Milk Jug Decorative Window Crafts

Milk Jug Decorative Window Crafts

We're always looking for cheap or? better yet? free materials to craft with here, so we've played around with crafting all sorts of things out of those big plastic gallon milk jugs over the last couple of years. The type of plastic they are made from is pretty versatile as far as crafting goes. You can cut it easily with scissors, use hole punches on it, stick it with hot glue and best of all you can draw on it with permanent markers with great results due to it being semi-opaque and mildly textured on one side.
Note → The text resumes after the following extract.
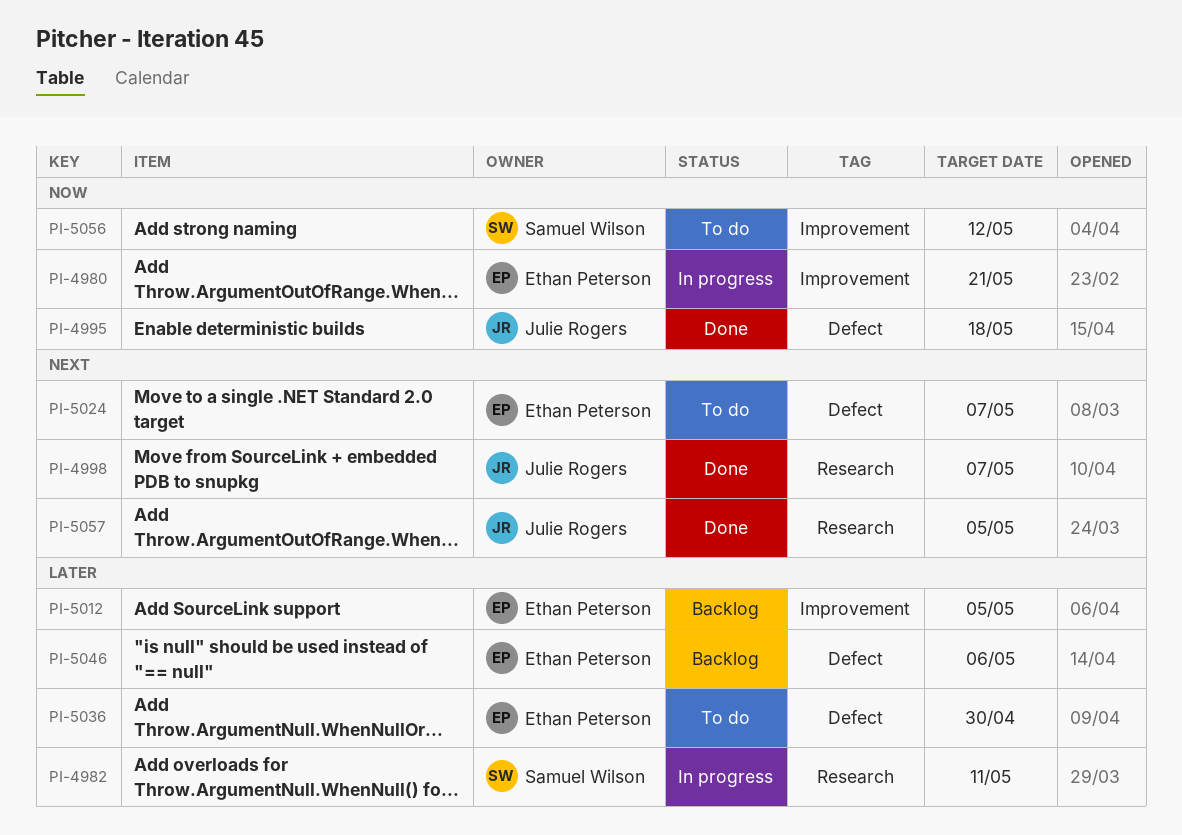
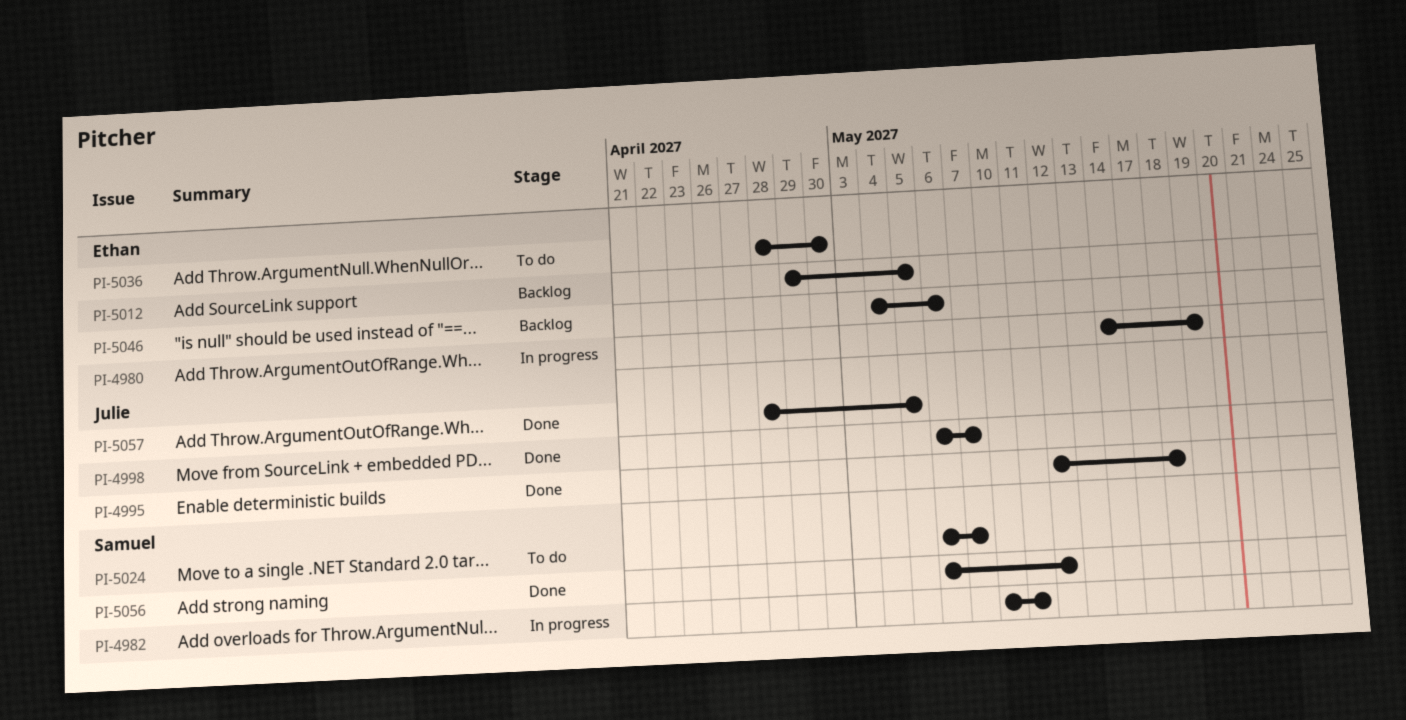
PI-4980, due: May 21 -> May 19
PI-5024, owner: Ethan Peterson -> Samuel Wilson
PI-5056, status: To do -> Done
Prepare the plastic by washing out a couple of empty milk jugs like these. Then use a sturdy pair of scissors to cut out any flat side panels from the milk jug plastic. I wasn't careful about the shapes I was cutting out. I just wanted to get as much area out of each jug as I could for them to draw on. All the left over bits just went right back in the recycling bin where the jugs had come from in the first place. If you have really little kids then you could cut them simple shapes to scribble colors on like hearts or flowers or circles etc., or even the letters of their name. My two girls are five and six years old, so they were fine to draw their own pictures and cut out their own shapes. Just make sure that you draw on the mildly textured side of the plastic (the outer side of the milk jug) as this will hold the colors better than the smooth side. The other great thing about this plastic is that it is transparent enough that you can trace pictures through it, so my two had fun tracing their favorite cartoon characters from the fronts of their books. My five year old did a lovely large wild flower panel on one of the irregular shaped large side pieces that I had cut from one of the milk jugs, and my six year old made a collection of candies and treats that reminded me a lot of the illustrations from "The Very Hungry Caterpillar". Once they had drawn the things they wanted, they cut them out using kid's safety scissors and hole punched a little hole to hang them from. We hung them in the window for the light to shine through like little stained glass decorations using teeny suction cups from the Dollar Tree.

Milk Jug Butterflies. As well as our window decorations we also made some hanging butterflies with more of the milk jug plastic and some beads and pipe cleaners. These were to hang on a mobile for our baby that has since just arrived, but you could hang them anywhere. Again, if you have younger kids, you could just cut out a butterfly shape and let them scribble their colors all over, or if you have older kids then they might prefer to draw their own butterflies or trace a more anatomically accurate butterfly to color.

I printed out butterflies, cut them out and taped them to another piece of paper with a piece of milk jug plastic taped over the top, with the slightly textured side face up. I did this to make everything stay in place for the kids to color. Then when they were done I drew the intricate black details with a fine line permanent marker for them. Older kids would be able to do this part themselves though. Then we pulled the colored butterflies off the paper they were taped to and cut them out with scissors. We also gave them a little fold in the middle to make the wings crease upwards a bit. All you need for the body are a few random beads and a pipe cleaner that has been bent in half. Twist the bent end of the pipe cleaner and thread on a couple of the beads to one side to make the butterfly abdomen and thorax, then put your plastic milk jug wings in between the two bits of pipe cleaner and twist them together to keep the wings in place above the beaded body. Lastly you just need to thread both pipe cleaner ends through the bead that you have chosen for the head and then trim the ends to be the right length for antennae and curl them with your fingers. Make as many as you like and use the bare length of pipe cleaner on the opposite side of the wings to the beaded body to tie some string and hang your butterflies.

There are so many things you could use this type of plastic for. Hopefully these two projects will serve as inspiration for many more ideas and lots more decorative fun!